Although the developments and advances in ToF-SIMS have been continuous and impressive over the past 20 years, there are still challenges that need to be addressed to fully exploit this technique for 2D and 3D analysis of biological materials. Experimental procedures (sample preparation and data acquisition) require further optimization. One example is developing methods to prepare tissue sections for analyses that leave all biological species such as lipids and cholesterol in the same state and location as they were the native, live tissue. Also, the ToF-SIMS signals from tissue sections can change significantly with time, and so, another challenge is to find a sample preparation method that stabilizes the samples, allowing the samples to be shipped between laboratories for analysis. Finally, 3D imaging of tissue sections is still challenging due to secondary ion suppression effects as the sample is sputtered. There are still challenges for efficient processing of the large amounts of data acquired in 3D imaging. Examples include correcting for the different sputter rates of different species in multicomponent samples and easily extracting and visualizing all the relevant information present in these large datasets.
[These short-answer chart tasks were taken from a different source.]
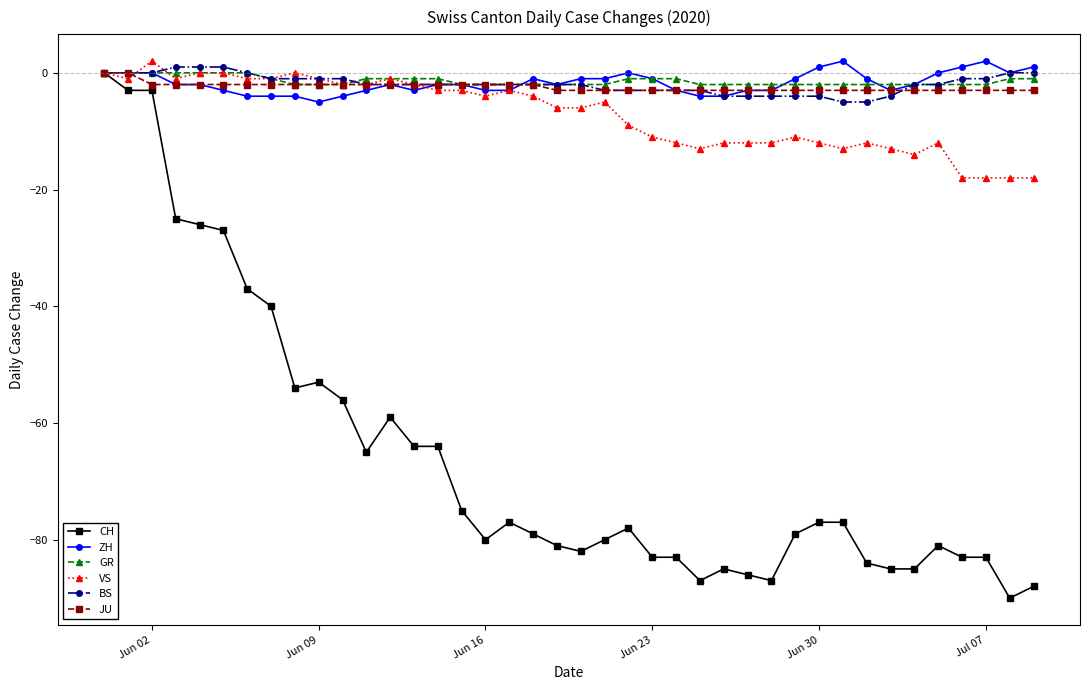

What is the smallest value displayed?

-90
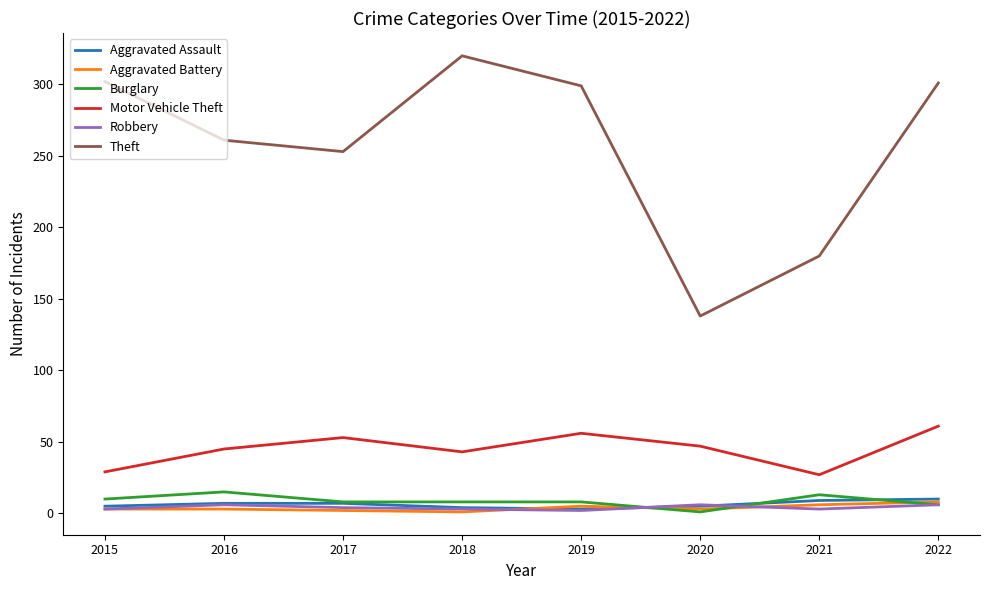

True or false: Theft and Robbery cross at least once.

False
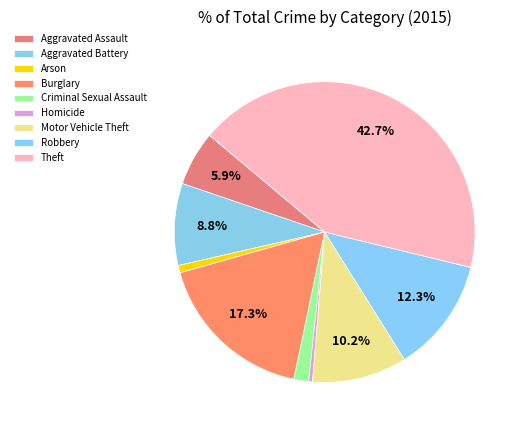

How many segments does this pie chart have?

9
Due to limitations in the secondary ion yields, the ToF-SIMS community is always working on developing new primary ion sources, more efficient mass analyzers, etc., to address this situation. Today's state-of-the-art ToF-SIMS instruments provide impressive capabilities in terms of sample handling, primary ion beams, mass analyzers, and ms/ms options, each with their own advantages and disadvantages in terms of the secondary ion yield, spatial resolution, mass resolution, image acquisition time, etc. These capabilities should lead to further advances in our ability to acquire 2D and 3D chemical state images.

SUMMARY

Significant advances in biomedical surface analysis have been realized over the past ∼35 years. This has come from a combination of developing new instrumentation, experimental protocols, and data analysis methods. Both advances in a given technique such as SIMS and development of complementary, multitechnique analysis have resulted in a powerful set of tools that provide comprehensive surface characterization from a wide range of biomaterials used in biomedical applications. Although an impressive level of detail can now be obtained about the structure and composition of surfaces and interfaces, as well as biomolecules interacting with those surfaces and interfaces, there are still many challenges for biomedical surface analysis to address. There is still no atomic level structure of a surface bound protein in the Protein Data Bank. There is still a need to develop new methods for obtaining detailed surface structure of composition of NPs in solution. Many of the advances made have used model surfaces and systems to develop the surface analysis methodology. These advances must continue and be applied to increasingly complex, multicomponent biomedical devices. The recent successes in 3D imaging are particularly exciting, but still require significant development to address the challenges that still exist (sample preparation, differential sputter rates, imaging processing, etc.) as well as fully implementing a multimodal imaging approach.